どこにでもありそうな会話です。「大人の言うことは嘘ばかり」と思う若者と、「若者は世の中が分かっていない」と言う大人。

 「これ、どっちが正しいのか?」というのが今回のテーマ。

大人の言うことを聞くな

 まず直感的に「どっちも嘘はついてない」と思う。若者の「論理」も正しいし、シニアの「経験」も正しい。お互いに“正しい”と思って言っている。

 ちきりんは昔は、これは「論理と経験のぶつかり合い」であり、包括的に見れば「シニアの方が正しい」と思っていた。だって世の中は論理だけでは動 かない。実際に何が起きるかを体験してからモノを言っているシニアの方が、論理で「こっちが正しいはず」と主張する若者より「現実的には正しいだろう」と 思っていた。

 でも今はそうは思わない。「若者が言っていることの方が正しそうだ」と思うこともたくさんある。つまり「どっちが正しいのか?」という“主語・主 体”の問題ではなく、「何について話しているか」という“対象”の問題によって、若者が正しい場合とシニアが正しい場合に分かれるのだ、と気が付いた。

 では、何に関しては若者の方が正しく、何に関してはシニアの方が正しいのか? その分かれ目は「数十年以内で変わること」と「変わるのに100年はかかること」だ。

 数十年で変わることについては、年配者のアドバイスは無用などころか、誤りを誘いさえする。30歳で生んだ子なら、自分とは30年違う時代を生きることになる。したがって30年以内に変わることについては、親の経験に基づいたアドバイスは役立たない。

 例えば教育制度、雇用制度、結婚のトレンド、経済制度などの社会的な制度や枠組みは30年も経てばすっかり変わってしまう。今から30年前の 1970年代後半には、一流大企業がリストラをするとは誰も思っていなかった。大学が生徒集めに必死になる状況も想像できなかったし、バブルが来るとさえ 誰も思っていなかった。

ah_itou.jpg 1909年(明治42年)には伊藤博文が暗殺された(出典:首相官邸)

 ちなみに「100年変わらない」というのは1909年(明治42年)から今まで変わっていないってことです。「そんなに長い間、変わっていないことが何かあるのか?」と思うほど昔です。

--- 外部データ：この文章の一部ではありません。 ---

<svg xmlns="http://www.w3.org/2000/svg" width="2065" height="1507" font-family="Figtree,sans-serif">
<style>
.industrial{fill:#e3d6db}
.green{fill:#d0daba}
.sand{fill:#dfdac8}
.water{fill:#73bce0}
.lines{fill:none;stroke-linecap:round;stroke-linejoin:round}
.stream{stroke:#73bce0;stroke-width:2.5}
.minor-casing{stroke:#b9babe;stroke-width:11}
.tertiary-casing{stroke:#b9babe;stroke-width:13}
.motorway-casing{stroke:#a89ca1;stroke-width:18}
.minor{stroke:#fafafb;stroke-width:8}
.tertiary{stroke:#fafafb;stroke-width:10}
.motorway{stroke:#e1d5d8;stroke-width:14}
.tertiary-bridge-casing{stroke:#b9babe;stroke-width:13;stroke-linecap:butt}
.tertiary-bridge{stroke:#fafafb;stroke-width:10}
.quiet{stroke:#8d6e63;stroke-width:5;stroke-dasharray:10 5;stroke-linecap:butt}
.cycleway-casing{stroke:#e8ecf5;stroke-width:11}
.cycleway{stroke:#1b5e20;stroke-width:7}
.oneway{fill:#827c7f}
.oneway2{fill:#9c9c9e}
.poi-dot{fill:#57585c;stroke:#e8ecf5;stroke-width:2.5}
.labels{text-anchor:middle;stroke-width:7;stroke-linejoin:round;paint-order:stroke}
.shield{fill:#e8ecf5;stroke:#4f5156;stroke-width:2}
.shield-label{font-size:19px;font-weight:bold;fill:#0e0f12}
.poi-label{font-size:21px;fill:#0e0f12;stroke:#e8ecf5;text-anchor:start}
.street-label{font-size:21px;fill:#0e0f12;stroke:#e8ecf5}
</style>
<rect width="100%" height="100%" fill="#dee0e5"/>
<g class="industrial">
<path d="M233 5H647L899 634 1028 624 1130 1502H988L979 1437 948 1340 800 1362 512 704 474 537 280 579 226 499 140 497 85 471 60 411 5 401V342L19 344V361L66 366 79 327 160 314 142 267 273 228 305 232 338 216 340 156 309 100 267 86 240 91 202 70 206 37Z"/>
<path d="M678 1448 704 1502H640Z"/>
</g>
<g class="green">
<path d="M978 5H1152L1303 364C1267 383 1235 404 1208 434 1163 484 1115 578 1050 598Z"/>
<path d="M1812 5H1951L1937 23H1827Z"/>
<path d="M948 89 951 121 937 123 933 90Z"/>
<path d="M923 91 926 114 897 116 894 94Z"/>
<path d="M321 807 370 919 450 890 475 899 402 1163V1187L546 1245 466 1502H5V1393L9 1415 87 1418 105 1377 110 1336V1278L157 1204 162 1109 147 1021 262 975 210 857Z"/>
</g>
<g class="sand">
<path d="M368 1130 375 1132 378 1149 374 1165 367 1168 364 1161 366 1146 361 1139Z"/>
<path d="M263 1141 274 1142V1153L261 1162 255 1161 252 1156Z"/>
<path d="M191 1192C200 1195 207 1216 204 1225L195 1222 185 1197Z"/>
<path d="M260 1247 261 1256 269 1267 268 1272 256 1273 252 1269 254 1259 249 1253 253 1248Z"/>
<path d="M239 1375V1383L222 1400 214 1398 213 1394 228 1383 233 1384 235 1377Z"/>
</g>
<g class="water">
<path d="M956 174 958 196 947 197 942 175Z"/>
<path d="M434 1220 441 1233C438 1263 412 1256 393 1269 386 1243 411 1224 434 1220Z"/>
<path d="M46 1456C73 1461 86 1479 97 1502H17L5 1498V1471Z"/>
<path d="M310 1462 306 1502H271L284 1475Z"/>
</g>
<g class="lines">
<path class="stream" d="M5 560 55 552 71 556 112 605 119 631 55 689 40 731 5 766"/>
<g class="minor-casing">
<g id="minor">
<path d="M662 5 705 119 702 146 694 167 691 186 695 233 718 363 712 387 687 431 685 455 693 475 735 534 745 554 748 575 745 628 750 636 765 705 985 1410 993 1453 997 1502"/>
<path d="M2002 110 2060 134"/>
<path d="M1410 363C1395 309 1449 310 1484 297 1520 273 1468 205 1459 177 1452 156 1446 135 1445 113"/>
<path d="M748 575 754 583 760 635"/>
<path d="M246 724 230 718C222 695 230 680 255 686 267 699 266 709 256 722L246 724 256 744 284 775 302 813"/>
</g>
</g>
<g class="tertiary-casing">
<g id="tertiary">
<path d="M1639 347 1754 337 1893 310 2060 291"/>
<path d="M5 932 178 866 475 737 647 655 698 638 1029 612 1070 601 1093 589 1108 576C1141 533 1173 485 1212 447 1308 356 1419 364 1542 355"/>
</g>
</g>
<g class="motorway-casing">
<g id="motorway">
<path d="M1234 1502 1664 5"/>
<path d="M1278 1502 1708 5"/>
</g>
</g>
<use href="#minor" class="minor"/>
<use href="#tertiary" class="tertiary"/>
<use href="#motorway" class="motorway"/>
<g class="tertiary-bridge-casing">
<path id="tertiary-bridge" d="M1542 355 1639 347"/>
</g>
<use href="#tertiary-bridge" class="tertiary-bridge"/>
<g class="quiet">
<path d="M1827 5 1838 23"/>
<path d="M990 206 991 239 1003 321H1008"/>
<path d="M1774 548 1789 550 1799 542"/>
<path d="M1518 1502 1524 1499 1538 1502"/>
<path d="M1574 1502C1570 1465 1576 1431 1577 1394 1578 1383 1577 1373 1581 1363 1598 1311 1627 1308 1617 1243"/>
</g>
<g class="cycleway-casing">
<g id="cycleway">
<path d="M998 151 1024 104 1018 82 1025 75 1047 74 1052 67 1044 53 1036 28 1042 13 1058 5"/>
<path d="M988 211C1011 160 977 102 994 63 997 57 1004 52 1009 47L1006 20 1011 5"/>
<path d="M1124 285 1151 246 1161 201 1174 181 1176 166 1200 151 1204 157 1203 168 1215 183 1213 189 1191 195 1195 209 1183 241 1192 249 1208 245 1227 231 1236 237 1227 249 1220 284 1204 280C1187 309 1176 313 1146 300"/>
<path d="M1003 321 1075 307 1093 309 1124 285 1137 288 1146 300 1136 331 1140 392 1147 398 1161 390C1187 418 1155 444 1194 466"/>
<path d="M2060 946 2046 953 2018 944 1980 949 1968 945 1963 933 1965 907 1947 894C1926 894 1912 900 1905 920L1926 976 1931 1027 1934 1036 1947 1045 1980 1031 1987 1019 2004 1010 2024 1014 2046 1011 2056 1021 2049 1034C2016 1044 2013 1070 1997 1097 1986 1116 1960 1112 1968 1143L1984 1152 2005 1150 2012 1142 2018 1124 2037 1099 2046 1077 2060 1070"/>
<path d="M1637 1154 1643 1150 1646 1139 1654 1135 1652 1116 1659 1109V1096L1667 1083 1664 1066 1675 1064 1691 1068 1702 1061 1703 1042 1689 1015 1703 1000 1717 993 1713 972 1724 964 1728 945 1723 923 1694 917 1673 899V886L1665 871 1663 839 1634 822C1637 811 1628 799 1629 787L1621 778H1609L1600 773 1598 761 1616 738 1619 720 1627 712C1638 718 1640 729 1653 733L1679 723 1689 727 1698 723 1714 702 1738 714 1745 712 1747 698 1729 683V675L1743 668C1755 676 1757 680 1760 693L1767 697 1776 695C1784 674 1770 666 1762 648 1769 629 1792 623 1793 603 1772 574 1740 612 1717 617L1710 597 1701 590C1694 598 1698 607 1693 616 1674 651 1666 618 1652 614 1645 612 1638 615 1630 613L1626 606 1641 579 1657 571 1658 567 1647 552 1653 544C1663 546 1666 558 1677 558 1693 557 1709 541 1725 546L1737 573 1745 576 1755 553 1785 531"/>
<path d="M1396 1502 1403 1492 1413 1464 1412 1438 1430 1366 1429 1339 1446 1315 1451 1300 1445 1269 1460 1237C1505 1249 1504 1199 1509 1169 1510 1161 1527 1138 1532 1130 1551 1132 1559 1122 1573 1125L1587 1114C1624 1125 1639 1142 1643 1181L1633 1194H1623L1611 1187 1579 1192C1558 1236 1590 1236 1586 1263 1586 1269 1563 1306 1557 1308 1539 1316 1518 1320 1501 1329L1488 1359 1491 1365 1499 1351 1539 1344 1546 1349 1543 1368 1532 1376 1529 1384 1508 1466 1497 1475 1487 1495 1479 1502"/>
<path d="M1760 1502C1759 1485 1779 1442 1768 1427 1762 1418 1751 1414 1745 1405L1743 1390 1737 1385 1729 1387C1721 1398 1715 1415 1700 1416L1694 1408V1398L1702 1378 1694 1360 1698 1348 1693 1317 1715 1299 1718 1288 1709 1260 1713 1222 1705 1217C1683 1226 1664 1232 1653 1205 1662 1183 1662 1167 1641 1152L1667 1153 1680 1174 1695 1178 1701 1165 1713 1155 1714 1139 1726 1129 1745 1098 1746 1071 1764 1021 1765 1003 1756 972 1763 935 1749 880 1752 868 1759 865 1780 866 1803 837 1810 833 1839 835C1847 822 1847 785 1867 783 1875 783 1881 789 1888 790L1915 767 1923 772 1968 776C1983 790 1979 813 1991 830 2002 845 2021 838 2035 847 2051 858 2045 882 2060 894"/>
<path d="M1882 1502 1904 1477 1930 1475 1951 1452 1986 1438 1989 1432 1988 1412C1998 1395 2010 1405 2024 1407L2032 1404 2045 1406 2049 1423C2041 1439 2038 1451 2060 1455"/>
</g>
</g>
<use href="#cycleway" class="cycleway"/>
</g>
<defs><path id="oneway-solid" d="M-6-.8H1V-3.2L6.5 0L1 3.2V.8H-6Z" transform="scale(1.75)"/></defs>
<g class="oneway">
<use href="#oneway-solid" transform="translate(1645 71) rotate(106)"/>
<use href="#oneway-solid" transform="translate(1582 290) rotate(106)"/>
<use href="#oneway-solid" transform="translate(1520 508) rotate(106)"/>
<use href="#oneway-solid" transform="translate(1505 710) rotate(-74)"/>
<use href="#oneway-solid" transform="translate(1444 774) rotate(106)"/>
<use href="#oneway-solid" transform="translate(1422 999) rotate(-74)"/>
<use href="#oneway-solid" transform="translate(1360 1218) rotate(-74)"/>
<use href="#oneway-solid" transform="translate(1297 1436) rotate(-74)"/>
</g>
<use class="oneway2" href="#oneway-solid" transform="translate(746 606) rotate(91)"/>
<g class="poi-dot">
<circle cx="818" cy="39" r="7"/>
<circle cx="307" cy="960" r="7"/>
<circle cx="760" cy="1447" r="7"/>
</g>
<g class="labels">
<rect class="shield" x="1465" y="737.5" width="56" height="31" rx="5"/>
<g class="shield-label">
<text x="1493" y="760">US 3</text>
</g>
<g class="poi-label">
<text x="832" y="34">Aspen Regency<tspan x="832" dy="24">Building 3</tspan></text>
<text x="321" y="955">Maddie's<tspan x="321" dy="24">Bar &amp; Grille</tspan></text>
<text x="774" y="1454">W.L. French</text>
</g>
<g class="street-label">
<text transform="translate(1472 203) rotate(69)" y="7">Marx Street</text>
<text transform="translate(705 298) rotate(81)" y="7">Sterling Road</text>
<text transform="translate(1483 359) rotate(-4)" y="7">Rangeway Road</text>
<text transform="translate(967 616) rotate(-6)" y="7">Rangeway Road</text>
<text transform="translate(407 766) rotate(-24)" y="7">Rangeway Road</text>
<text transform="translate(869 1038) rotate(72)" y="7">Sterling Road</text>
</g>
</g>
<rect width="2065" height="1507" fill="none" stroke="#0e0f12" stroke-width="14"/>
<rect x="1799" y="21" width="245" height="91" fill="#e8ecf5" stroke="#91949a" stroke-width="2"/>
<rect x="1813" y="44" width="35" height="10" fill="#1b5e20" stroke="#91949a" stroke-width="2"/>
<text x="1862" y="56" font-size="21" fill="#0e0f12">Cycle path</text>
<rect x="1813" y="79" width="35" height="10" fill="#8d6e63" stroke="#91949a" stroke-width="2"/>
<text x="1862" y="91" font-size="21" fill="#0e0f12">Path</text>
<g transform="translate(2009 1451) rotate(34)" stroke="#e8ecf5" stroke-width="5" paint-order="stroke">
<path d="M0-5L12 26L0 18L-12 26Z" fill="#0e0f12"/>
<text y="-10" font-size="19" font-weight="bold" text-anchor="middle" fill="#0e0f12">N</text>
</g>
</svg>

 社会慣習や社会制度などにおいて、こんなにも長く不変ということはあまり存在しない。しかも変わるスピードはどんどん速くなっている。つまり、「大半の“社会的な常識”は数十年で変わってしまうのだ」と思った方がよい。

 というわけで、両親や先生、もしくは、40歳も年上の会社の経営者の方が言う「大学だけは出ておけ」「籍だけは入れるべきよ」「●●業界は将来有望だ」「とにかく若い時は我慢しろ」みたいなアドバイスは、必ずしも有用とは言えない。じゃあ、100年変わらないこととは何か?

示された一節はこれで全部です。